(Stored items)
"""

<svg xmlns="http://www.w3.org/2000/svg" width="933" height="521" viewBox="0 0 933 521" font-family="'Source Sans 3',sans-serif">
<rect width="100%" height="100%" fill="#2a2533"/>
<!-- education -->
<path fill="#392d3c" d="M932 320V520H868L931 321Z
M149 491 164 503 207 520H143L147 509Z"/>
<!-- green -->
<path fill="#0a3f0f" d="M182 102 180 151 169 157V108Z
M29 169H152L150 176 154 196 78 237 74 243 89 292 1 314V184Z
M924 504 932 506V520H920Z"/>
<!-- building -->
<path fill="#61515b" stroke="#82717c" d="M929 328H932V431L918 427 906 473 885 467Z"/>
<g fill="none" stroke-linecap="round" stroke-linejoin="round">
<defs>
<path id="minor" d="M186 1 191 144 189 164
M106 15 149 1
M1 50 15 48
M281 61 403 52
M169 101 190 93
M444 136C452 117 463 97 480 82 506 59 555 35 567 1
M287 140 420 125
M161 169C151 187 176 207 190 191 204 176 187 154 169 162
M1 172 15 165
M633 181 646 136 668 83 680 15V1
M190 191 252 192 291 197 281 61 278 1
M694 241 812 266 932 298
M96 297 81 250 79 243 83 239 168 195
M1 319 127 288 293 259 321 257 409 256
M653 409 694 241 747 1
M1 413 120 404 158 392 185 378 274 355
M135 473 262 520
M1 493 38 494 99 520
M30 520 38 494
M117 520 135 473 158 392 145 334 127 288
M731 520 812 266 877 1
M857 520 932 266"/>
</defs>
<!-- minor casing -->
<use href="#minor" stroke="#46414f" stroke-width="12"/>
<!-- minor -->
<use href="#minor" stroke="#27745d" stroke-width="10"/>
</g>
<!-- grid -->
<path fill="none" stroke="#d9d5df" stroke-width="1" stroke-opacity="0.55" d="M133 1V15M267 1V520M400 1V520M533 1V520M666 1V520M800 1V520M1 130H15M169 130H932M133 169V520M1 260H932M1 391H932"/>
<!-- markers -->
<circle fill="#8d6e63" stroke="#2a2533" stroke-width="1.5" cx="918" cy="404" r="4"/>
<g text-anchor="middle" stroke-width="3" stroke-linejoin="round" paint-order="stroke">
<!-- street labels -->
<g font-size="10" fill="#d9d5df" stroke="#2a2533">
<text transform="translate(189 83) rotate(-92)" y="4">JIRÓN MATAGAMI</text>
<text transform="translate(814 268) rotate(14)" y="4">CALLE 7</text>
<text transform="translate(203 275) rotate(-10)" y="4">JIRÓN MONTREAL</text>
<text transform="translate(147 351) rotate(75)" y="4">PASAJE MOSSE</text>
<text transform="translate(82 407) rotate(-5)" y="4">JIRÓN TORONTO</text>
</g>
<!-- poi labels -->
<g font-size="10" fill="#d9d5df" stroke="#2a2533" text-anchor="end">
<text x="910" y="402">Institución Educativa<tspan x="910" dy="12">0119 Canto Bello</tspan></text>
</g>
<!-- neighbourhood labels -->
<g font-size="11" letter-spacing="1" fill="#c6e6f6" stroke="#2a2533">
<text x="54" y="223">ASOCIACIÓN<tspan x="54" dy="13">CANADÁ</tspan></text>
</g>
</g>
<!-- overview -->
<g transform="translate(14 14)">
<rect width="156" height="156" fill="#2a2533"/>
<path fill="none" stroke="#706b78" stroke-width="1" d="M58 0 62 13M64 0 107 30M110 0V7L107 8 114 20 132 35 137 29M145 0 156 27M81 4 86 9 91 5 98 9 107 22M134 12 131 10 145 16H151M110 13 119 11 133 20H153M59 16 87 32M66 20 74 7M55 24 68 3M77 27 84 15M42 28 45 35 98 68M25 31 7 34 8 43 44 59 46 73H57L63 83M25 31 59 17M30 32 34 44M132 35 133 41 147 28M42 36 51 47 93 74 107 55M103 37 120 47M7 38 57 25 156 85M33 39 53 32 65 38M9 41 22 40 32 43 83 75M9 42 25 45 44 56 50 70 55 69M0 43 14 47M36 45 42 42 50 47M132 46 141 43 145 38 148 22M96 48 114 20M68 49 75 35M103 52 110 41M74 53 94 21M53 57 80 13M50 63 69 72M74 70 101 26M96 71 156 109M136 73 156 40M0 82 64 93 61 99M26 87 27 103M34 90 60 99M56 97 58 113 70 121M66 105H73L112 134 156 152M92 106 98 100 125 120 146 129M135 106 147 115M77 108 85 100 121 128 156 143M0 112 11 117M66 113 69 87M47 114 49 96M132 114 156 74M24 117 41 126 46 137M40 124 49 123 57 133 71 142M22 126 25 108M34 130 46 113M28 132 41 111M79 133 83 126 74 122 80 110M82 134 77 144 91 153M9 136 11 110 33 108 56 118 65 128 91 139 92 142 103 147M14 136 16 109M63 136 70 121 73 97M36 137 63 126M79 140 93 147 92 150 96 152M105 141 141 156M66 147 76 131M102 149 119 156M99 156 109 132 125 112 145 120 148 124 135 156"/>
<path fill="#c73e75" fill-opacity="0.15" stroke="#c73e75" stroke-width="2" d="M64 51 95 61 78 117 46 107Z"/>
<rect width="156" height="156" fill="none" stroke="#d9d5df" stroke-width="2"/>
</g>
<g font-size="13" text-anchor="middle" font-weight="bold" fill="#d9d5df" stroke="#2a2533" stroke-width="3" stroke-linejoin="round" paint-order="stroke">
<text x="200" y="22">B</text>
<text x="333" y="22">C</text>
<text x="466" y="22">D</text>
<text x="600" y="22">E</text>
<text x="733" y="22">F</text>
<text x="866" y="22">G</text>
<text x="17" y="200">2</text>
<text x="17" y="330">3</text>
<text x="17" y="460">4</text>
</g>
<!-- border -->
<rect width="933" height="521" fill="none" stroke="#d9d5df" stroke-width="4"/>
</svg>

"""
"""

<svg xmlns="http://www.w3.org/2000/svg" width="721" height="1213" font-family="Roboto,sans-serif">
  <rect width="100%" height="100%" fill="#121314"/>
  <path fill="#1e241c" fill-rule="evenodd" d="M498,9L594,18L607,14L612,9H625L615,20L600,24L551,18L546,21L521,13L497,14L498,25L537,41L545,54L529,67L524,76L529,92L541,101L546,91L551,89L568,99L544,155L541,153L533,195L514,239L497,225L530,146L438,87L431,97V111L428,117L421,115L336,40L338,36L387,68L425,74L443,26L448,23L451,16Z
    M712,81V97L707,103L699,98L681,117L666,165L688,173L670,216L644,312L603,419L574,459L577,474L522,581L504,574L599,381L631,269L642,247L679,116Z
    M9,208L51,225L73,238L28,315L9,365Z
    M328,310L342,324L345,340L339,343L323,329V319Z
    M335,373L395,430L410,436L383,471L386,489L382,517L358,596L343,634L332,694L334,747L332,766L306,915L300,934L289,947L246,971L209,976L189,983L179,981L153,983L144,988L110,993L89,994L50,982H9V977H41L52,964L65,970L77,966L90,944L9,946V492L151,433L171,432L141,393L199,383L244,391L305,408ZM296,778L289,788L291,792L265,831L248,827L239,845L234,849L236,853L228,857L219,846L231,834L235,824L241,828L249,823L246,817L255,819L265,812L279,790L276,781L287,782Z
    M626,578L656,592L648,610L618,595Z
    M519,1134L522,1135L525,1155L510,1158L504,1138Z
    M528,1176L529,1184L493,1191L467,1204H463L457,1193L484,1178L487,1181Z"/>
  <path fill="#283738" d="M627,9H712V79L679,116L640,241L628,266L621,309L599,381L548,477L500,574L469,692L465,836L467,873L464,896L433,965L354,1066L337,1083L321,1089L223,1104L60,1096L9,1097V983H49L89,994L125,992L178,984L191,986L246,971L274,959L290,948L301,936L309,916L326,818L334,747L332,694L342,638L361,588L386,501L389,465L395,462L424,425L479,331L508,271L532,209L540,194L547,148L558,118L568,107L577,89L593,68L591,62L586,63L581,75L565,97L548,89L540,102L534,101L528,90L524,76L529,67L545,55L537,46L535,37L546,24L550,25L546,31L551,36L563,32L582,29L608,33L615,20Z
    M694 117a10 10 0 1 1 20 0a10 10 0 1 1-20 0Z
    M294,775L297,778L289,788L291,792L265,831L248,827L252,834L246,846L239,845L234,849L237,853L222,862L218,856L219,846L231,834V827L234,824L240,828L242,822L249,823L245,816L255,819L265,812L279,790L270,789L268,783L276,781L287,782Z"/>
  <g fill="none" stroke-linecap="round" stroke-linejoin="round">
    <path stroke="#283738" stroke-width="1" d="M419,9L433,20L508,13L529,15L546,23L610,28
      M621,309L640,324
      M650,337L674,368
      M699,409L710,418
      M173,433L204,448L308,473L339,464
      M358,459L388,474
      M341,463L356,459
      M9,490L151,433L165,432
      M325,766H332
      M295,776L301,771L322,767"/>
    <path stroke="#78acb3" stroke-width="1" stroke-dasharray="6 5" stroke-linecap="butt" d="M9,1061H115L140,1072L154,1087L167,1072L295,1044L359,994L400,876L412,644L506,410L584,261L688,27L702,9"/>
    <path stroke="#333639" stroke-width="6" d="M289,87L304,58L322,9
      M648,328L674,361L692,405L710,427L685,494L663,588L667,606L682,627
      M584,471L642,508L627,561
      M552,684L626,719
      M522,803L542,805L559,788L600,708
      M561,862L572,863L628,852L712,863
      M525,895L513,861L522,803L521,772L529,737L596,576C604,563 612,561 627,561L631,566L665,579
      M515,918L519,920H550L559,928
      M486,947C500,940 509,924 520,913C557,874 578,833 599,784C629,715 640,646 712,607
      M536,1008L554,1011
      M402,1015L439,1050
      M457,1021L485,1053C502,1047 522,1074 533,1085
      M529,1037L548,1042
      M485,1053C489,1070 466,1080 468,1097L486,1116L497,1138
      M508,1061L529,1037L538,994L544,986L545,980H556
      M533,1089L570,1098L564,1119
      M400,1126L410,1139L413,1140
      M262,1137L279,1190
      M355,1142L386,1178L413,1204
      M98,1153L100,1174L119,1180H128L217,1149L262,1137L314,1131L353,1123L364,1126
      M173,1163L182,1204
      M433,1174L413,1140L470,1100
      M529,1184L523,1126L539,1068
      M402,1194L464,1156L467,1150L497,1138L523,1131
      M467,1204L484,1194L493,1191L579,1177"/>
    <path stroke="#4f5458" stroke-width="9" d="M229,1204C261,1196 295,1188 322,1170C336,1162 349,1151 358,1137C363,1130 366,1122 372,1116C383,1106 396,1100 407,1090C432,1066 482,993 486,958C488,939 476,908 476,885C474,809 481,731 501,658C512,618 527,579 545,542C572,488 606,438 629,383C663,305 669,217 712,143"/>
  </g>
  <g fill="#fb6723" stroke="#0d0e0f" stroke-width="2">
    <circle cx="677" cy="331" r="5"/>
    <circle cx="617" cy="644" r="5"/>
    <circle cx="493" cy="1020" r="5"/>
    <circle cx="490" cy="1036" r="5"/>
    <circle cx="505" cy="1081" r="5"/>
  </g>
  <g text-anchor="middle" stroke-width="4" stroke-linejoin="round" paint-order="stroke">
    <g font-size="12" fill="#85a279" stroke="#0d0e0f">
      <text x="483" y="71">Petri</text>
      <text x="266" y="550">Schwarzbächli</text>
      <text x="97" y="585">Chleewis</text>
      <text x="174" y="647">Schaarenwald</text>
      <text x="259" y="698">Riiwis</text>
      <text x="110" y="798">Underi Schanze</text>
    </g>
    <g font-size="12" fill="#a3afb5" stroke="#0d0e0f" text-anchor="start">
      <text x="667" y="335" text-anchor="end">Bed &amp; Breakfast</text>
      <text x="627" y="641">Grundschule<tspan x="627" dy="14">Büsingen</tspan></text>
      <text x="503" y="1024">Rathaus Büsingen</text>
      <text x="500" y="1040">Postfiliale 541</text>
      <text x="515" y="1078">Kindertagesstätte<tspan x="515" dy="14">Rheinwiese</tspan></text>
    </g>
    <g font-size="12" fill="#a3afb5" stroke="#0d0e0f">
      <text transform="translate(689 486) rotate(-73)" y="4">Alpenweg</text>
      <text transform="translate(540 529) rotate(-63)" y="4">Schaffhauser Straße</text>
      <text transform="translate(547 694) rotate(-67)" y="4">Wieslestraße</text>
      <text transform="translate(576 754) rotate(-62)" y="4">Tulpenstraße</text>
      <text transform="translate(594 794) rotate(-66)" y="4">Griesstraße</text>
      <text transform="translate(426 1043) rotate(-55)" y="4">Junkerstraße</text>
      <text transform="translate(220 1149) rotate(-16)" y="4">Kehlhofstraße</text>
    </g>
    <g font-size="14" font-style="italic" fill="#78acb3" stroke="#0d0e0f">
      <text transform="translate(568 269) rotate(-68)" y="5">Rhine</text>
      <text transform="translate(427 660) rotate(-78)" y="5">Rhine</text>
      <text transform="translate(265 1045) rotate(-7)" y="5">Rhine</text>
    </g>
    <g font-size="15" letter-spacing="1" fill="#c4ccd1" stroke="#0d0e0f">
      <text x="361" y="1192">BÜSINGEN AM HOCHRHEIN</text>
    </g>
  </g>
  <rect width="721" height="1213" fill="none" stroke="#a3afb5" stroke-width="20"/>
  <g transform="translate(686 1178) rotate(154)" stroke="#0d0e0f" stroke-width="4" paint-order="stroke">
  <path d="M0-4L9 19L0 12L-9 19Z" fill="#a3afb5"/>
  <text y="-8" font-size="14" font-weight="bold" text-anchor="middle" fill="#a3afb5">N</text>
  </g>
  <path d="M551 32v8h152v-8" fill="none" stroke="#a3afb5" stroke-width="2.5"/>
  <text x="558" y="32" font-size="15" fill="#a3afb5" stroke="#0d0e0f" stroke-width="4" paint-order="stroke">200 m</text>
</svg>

"""
"""

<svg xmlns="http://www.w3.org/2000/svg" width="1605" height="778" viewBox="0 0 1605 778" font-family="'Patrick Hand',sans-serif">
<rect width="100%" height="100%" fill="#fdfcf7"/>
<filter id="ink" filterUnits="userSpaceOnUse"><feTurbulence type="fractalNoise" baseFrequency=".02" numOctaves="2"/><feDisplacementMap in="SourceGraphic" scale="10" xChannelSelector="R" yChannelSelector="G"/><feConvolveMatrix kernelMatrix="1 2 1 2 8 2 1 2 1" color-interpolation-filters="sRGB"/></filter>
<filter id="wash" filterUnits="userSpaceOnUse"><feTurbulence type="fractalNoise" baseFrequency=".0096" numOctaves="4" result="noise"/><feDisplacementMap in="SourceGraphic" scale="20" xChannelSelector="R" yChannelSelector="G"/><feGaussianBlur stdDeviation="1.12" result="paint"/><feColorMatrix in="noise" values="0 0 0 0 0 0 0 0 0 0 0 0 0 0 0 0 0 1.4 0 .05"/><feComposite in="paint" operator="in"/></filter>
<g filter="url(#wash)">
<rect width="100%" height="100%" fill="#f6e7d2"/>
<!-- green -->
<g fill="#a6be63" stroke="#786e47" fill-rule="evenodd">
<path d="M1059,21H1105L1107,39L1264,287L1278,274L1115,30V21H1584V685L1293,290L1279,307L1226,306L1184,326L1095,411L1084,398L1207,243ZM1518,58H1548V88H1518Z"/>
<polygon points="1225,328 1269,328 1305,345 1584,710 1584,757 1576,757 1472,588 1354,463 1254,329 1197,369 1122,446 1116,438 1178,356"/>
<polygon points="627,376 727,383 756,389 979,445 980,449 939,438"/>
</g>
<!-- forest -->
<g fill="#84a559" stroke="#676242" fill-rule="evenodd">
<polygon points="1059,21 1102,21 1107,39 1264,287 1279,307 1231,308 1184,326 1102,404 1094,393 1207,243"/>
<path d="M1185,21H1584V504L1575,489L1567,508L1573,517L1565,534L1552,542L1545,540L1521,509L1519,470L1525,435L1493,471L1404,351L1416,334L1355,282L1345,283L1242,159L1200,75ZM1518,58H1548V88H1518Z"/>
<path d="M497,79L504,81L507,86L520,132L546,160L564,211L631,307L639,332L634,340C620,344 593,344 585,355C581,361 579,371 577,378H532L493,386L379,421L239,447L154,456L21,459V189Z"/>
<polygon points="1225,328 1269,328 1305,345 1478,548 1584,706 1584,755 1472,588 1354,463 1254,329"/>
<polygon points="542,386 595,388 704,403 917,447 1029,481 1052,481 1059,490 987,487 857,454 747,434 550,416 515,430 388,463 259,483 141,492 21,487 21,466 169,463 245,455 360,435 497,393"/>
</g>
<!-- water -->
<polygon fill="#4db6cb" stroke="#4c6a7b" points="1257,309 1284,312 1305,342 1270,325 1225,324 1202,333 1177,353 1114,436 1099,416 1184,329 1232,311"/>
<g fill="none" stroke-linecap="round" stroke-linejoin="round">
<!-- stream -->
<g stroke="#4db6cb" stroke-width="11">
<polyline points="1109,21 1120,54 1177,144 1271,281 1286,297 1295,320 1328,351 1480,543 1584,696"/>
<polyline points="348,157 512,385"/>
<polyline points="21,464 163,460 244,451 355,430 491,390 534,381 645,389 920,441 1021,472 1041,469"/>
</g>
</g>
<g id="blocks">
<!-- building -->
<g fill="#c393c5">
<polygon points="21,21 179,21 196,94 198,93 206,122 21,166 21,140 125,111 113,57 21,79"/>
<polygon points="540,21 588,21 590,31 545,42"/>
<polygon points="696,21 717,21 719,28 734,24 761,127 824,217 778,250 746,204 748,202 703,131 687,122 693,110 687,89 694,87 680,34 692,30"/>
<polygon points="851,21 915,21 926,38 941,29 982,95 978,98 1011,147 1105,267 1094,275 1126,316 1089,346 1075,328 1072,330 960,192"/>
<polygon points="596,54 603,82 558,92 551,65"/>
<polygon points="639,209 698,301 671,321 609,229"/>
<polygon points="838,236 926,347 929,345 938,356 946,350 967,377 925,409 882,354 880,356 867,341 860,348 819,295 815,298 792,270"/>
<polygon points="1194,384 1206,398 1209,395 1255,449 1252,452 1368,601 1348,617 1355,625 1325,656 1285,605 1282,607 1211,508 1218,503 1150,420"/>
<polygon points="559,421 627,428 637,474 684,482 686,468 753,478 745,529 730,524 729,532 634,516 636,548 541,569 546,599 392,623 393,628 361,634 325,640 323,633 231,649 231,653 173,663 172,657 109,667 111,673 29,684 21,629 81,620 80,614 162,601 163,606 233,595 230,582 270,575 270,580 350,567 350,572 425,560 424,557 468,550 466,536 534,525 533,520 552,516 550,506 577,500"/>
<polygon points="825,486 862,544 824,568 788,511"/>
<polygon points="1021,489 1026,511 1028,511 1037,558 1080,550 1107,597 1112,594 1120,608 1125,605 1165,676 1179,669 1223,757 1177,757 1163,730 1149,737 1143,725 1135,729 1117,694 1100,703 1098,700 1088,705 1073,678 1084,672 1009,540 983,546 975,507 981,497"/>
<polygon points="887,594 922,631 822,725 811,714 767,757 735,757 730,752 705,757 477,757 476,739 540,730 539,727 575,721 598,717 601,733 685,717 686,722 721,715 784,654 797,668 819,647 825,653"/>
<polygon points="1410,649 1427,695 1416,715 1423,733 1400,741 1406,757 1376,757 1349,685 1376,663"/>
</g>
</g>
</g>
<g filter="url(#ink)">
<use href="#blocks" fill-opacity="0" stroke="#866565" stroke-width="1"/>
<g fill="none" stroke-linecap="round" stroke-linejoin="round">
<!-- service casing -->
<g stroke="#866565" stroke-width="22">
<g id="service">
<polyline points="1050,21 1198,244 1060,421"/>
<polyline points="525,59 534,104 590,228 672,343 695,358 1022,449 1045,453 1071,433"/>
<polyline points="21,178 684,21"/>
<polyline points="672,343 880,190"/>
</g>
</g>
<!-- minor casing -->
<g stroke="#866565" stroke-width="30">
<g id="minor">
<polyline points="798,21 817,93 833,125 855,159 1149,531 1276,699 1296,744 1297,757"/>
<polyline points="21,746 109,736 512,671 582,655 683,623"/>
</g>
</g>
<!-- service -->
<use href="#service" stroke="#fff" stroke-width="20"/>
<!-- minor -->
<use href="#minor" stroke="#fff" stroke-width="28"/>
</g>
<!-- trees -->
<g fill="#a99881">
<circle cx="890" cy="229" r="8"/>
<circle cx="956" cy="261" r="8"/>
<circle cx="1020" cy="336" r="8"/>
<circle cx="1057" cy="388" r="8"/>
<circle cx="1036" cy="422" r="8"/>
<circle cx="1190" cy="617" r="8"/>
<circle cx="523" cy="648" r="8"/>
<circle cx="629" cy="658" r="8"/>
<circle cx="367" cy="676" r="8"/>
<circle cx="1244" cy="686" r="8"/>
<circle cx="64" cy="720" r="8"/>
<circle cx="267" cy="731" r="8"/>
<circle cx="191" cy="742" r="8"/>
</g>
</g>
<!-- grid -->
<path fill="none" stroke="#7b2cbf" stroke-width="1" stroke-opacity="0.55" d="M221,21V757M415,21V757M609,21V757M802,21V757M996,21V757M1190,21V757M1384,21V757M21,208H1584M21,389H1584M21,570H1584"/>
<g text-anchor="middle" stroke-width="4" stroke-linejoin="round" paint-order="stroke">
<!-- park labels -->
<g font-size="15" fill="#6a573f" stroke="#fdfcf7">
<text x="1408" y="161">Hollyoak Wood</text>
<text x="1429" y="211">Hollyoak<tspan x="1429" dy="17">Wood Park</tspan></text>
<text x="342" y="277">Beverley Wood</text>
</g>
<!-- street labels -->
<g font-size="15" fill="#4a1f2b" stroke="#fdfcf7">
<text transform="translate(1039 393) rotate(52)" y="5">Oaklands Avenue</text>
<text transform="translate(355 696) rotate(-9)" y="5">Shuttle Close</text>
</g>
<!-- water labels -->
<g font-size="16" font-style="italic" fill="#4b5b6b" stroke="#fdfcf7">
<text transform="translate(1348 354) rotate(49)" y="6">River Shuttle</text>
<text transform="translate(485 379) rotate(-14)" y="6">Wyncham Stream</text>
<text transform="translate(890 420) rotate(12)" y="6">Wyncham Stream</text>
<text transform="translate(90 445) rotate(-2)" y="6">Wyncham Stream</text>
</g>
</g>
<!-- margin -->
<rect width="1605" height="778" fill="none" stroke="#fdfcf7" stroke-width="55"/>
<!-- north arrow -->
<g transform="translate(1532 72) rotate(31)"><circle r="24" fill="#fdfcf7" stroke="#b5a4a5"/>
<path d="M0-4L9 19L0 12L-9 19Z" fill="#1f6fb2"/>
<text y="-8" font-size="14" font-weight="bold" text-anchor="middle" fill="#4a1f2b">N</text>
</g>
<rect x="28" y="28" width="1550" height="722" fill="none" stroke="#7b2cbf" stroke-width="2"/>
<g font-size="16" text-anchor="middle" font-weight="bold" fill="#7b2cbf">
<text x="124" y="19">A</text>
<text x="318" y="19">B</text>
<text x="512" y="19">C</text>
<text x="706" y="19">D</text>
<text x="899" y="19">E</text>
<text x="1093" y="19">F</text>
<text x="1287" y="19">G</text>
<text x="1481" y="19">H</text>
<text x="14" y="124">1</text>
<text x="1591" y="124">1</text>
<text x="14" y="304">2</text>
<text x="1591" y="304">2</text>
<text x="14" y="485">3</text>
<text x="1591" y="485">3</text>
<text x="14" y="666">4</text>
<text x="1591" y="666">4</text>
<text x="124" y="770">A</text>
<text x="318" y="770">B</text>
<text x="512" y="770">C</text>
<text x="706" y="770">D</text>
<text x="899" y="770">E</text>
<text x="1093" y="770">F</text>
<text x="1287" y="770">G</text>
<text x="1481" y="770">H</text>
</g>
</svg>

"""

*WHAT IS EXPECTED*
In the records above, find every line containing the word "baseFrequency" and show it.

*ANSWER TO THIS EXERCISE*
<filter id="ink" filterUnits="userSpaceOnUse"><feTurbulence type="fractalNoise" baseFrequency=".02" numOctaves="2"/><feDisplacementMap in="SourceGraphic" scale="10" xChannelSelector="R" yChannelSelector="G"/><feConvolveMatrix kernelMatrix="1 2 1 2 8 2 1 2 1" color-interpolation-filters="sRGB"/></filter>
<filter id="wash" filterUnits="userSpaceOnUse"><feTurbulence type="fractalNoise" baseFrequency=".0096" numOctaves="4" result="noise"/><feDisplacementMap in="SourceGraphic" scale="20" xChannelSelector="R" yChannelSelector="G"/><feGaussianBlur stdDeviation="1.12" result="paint"/><feColorMatrix in="noise" values="0 0 0 0 0 0 0 0 0 0 0 0 0 0 0 0 0 1.4 0 .05"/><feComposite in="paint" operator="in"/></filter>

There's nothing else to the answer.